【1000字小説】The Small World

少年がふと穴から出てきた。

その少年が、すぐそこで遊んでいる。

何故か私は、声を掛けなきゃと思った。

そして声をかけようとした途端、大きな”波”が押し寄せる。

このままだと流されてしまう。

私は急いで少年をジャングルジムの上に引っ張り上げる。

ジャングルジムと言っても、10mはあるほどの、外では考えられない大きさだ。

そこで早1時間ほどたっただろうか。

波は引いたが、私と少年は衰弱しきっていた。

そこに、例のパトロールの二人が自転車を漕ぎやってくる。

二人に助けられ、やっと地面に降りれた。


さっきの”波”の影響は強く、川は増水していた。

だが、外に出るには川を下るしかない。

私はさっきの少年と、パトロールの”流木車”に乗って川を降りていく。

川の流れはとても激しかった。

流木車はとても不安定で、目が回ってしまいすごく酔った。

もう一生乗りたくないと心から思った瞬間であった。

しばらく川を下った時、突然、近くの倒れて中が腐り穴が開いた大木の中まで物凄いスピードで落ちてしまった。

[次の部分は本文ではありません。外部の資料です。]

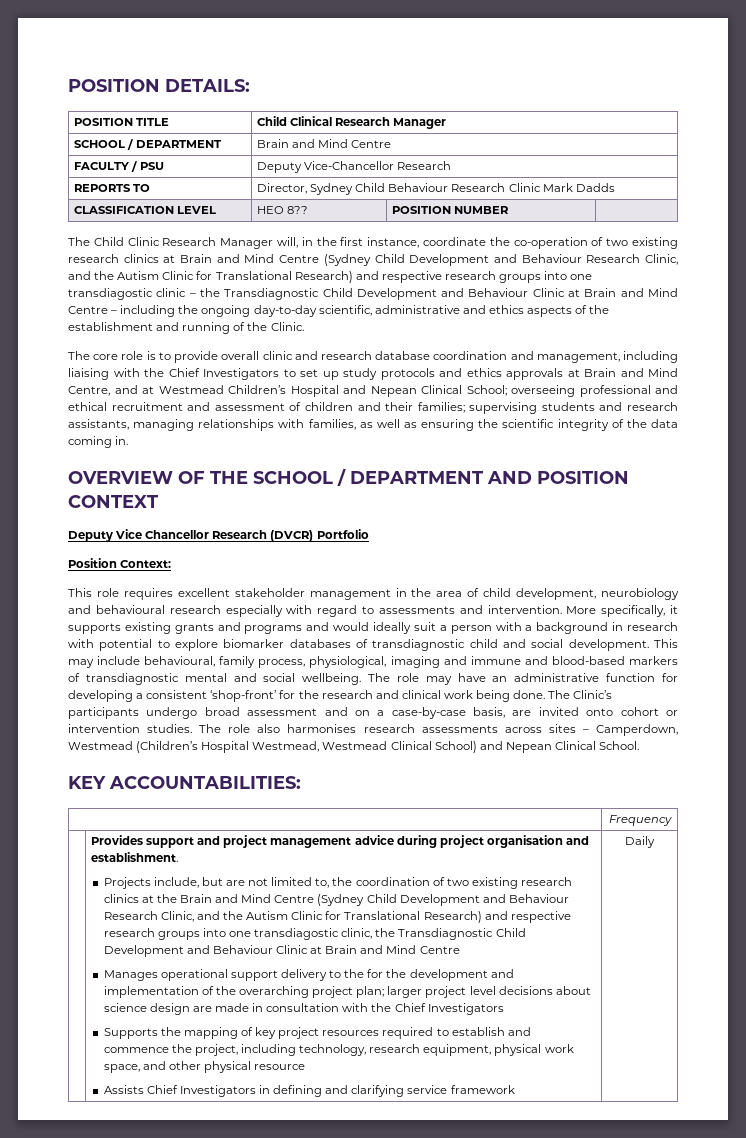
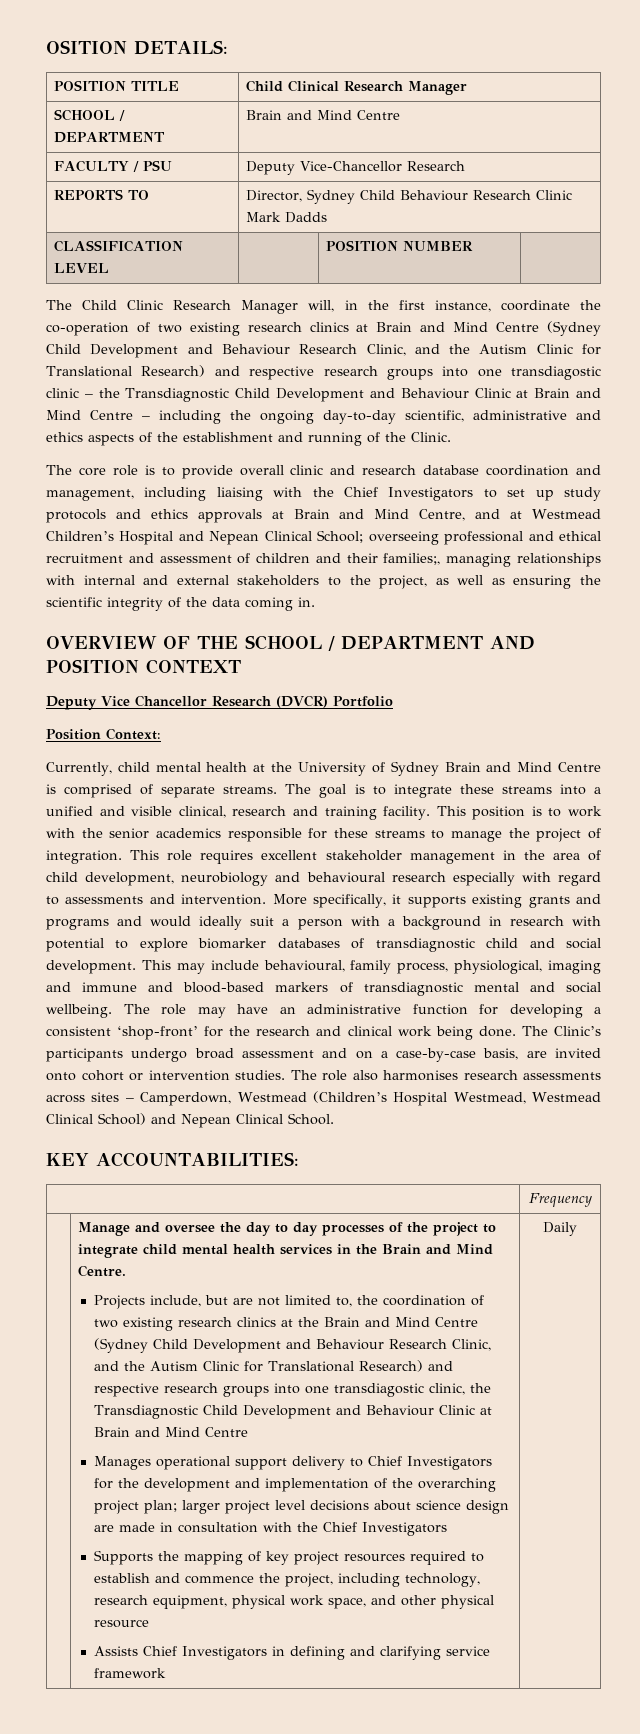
[68,79,160,92] POSITION -> [46,40,127,54] OSITION
[257,206,309,214] HEO 8?? -> (110, 268) none
[417,402,678,414] [68,419,356,431] families; supervising students and research assistants, managing relationships with families, -> [383,553,601,567] [46,575,428,589] families;, managing relationships with internal and external stakeholders to the project,
(172, 564) none -> [46,761,602,776] [46,784,602,798] [46,806,603,820] [46,828,602,842] [46,850,122,864] Currently, child mental health at the University of Sydney Brain and Mind Centre is comprised of separate streams. The goal is to integrate these streams into a unified and visible clinical, research and training facility. This position is to work with the senior academics responsible for these streams to manage the project of integration.
[91,835,589,848] [91,852,179,862] Provides support and project management advice during project organisation and establishment. -> [78,1222,497,1236] [78,1244,494,1258] [78,1265,127,1277] Manage and oversee the day to day processes of the project to integrate child mental health services in the Brain and Mind Centre.
[344,969,365,978] the -> [368,1456,493,1470] Chief Investigators

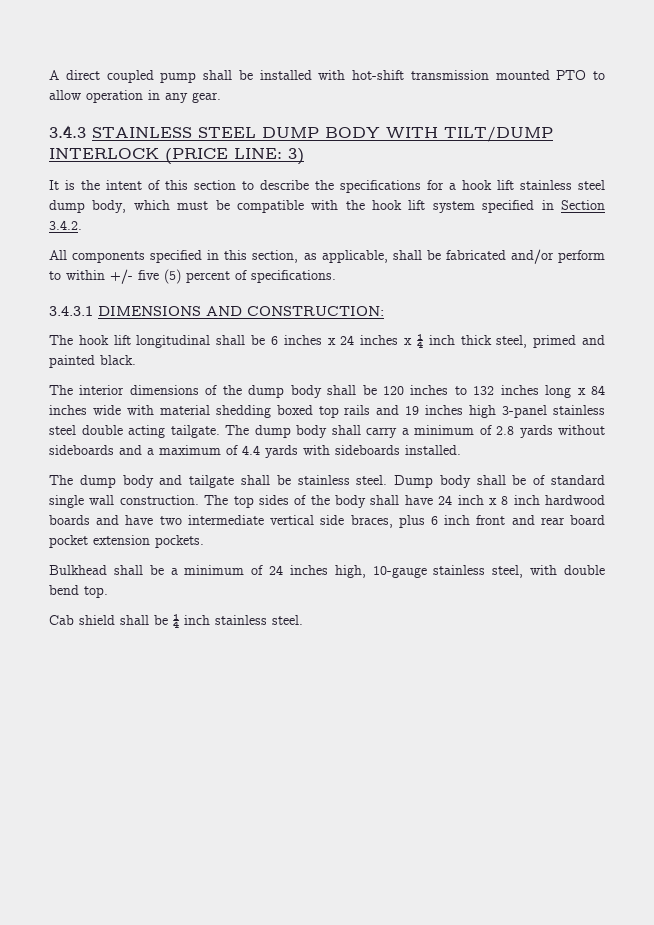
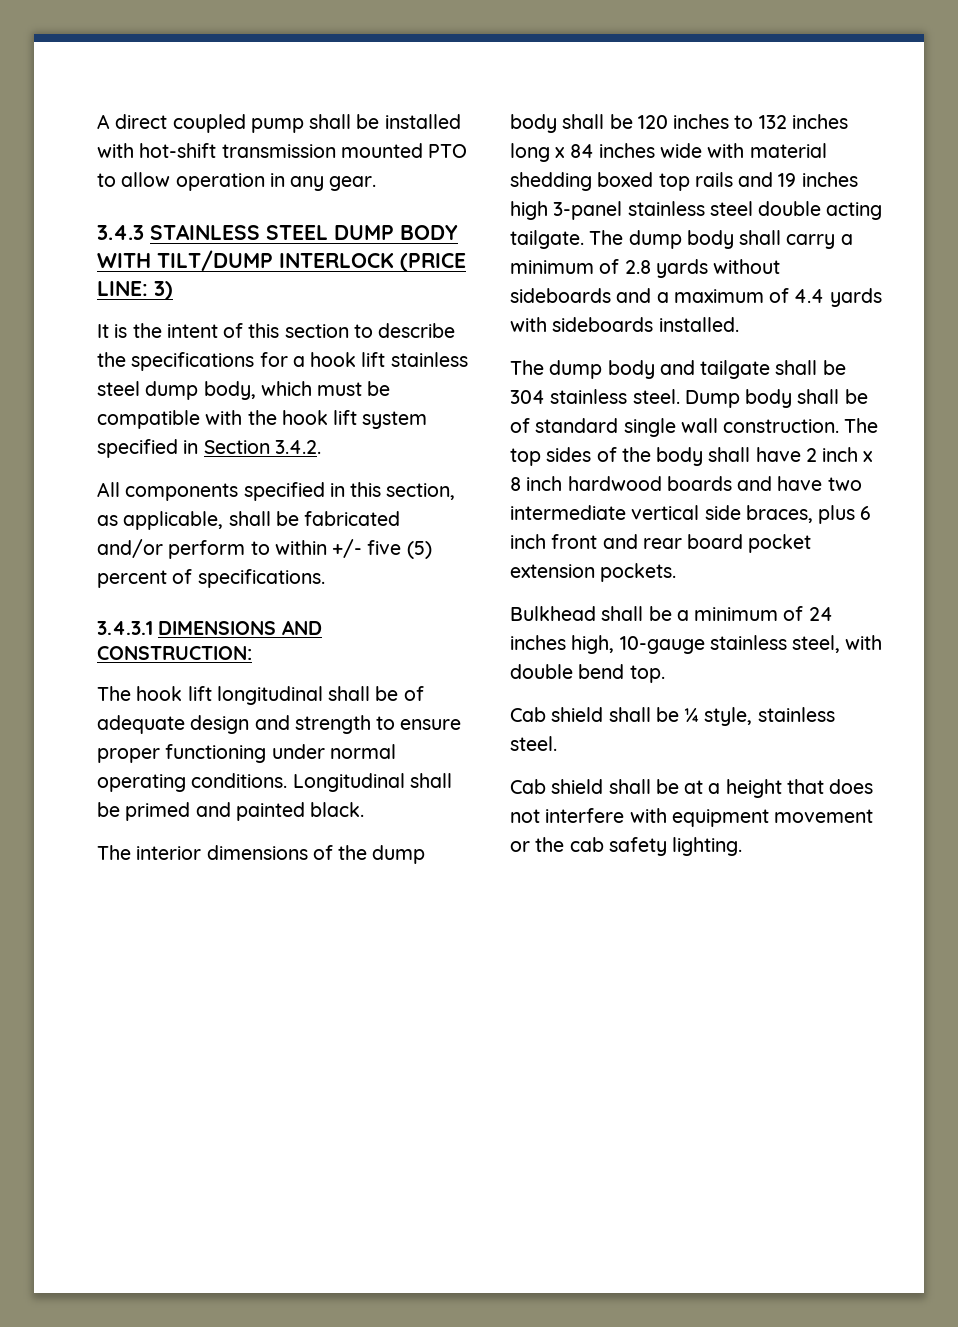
[270,334,528,348] 6 inches x 24 inches x ¼ inch thick steel, -> [403,686,424,701] [97,715,462,734] [97,744,396,763] [97,773,452,792] [97,802,120,817] of adequate design and strength to ensure proper functioning under normal operating conditions. Longitudinal shall be
(291, 480) none -> [510,390,545,404] 304
[438,495,453,505] 24 -> [805,448,817,462] 2
[184,615,303,625] inch stainless steel. -> [704,707,835,726] [510,736,557,751] [510,779,874,798] [510,808,874,827] [510,837,743,856] style, stainless steel. // Cab shield shall be at a height that does not interfere with equipment movement or the cab safety lighting.

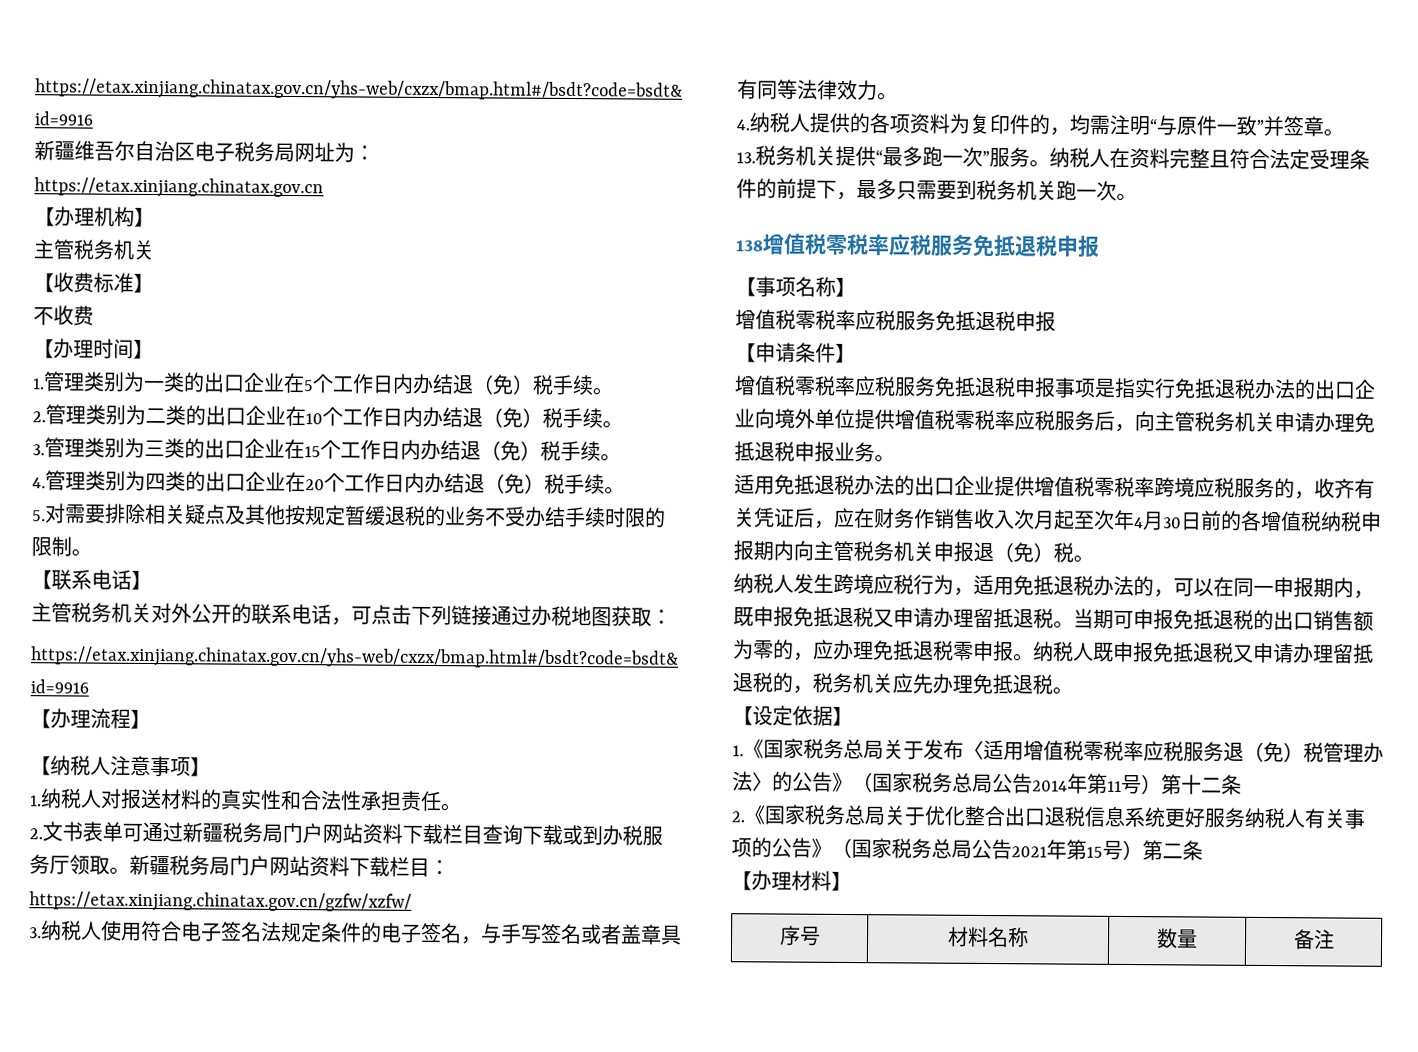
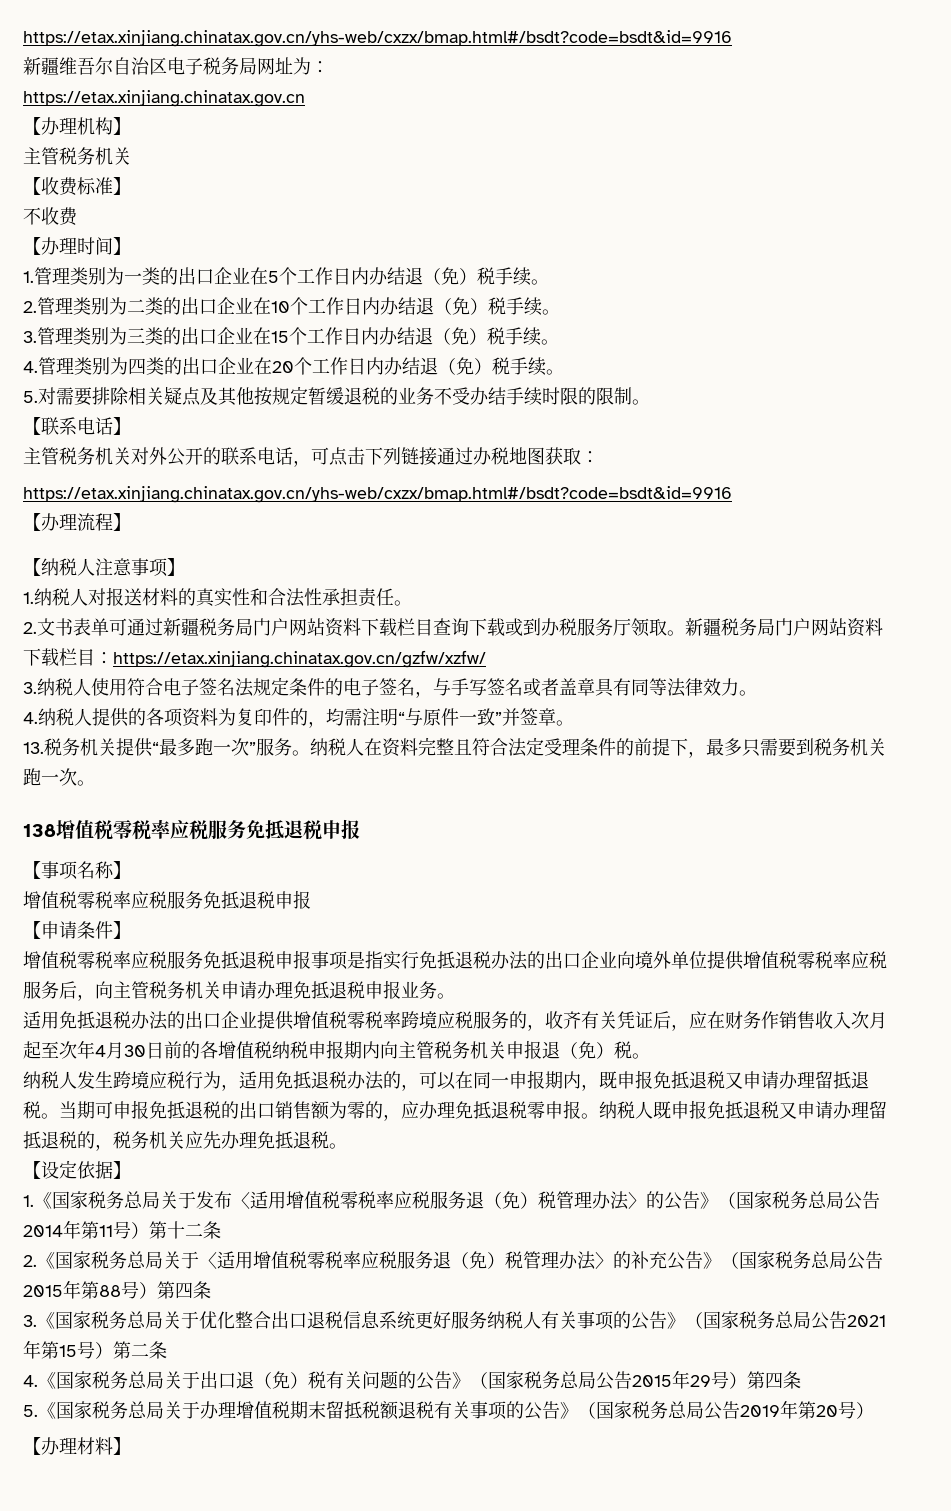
(925, 816) none -> [199,1251,883,1270] [23,1280,211,1299] [23,1311,199,1329] 〈适用增值税零税率应税服务退（免）税管理办法〉的补充公告》（国家税务总局公告2015年第88号）第四条 // 3.《国家税务总局关于
[731,870,852,892] [778,925,821,946] [947,926,1029,948] [1156,928,1198,949] [1292,929,1335,950] 【办理材料】 // 序号 | 材料名称 | 数量 | 备注 -> [23,1370,801,1390] [23,1400,874,1420] [23,1437,131,1455] 4.《国家税务总局关于出口退（免）税有关问题的公告》（国家税务总局公告2015年29号）第四条 // 5.《国家税务总局关于办理增值税期末留抵税额退税有关事项的公告》（国家税务总局公告2019年第20号） // 【办理材料】

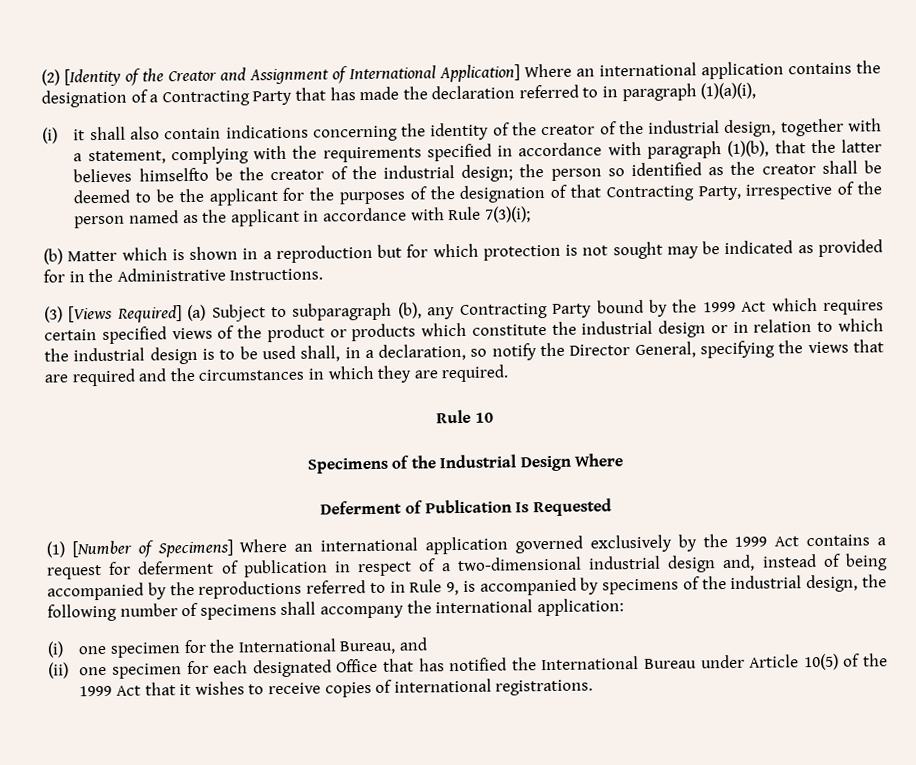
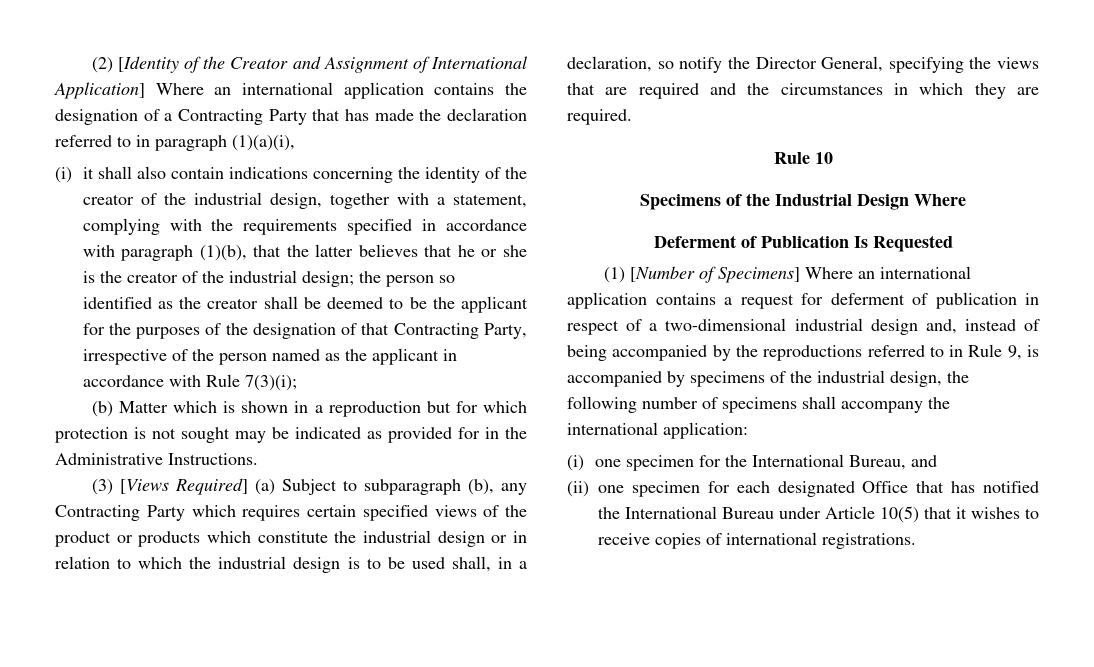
[138,167,233,182] himselfto be -> [424,245,527,257] [82,271,95,283] that he or she is
[596,299,767,317] bound by the 1999 Act -> (185, 513) none
[514,533,800,554] governed exclusively by the 1999 Act -> (647, 300) none
[843,653,888,667] [79,685,142,697] of the 1999 Act -> (919, 514) none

私たちは驚きと衝撃に耐えきれず、慌ててなんとか流木車の端にしがみつく。

何があったのか。

そうパトロールの二人に問いかけようとすると、もうそこにパトロールの二人はいなかった。

とりあえずここから出ようと、流木車を一生懸命押す。少年は未だに衰弱しきっているから、「手伝って」とは言えないだろう。

その時、赤く眩しい閃光が私の視界を遮った。

「ま…眩しい…!!」

咄嗟に眼を隠すが、既に眼はだいぶやられていた気がした。

10分くらい、経っただろうか。

やっと眼を開けると、そこには途轍もない大きさの怪物が倒れていた。

「ここは危ない。早く下流にいかなければ。」パトロールの一人が言う。


さっきよりも少し速度を上げて、降りていく。

そして、遂に出口に来たと思ったが、今度はそこに大きな電車の車両が止まっている。これでは出口から出れない。

どうしようと考えていたら、その車両がだんだんこっちに近づいてきた。

やばい。潰されてしまう。

パトロールの二人に問いかけようとした時、またそこにはいなかった。

そして、大きな轟音と共に、車両が砕けた。

一体何が起こっているのか、さっきから訳が分からないが、とりあえず出よう。

そう思い、トンネルをくぐる。

暗いトンネルを抜けると、そこには扉があった。

扉を開けると、駅の人混みのようなところに出た。

「あれ、ここってーー」

そう、言って後ろを見た時、そこにはただの壁しかなかった。


そして私は口にする。

「なんでこんなところにいるんだ?早く家に帰らなきゃ。」

私はその駅の時刻表と行き先をを確認し、家に帰る電車に乗るのであった。

後ろの壁の中からは、二匹の鼠と一匹の小さい鼠がそっと見つめていた。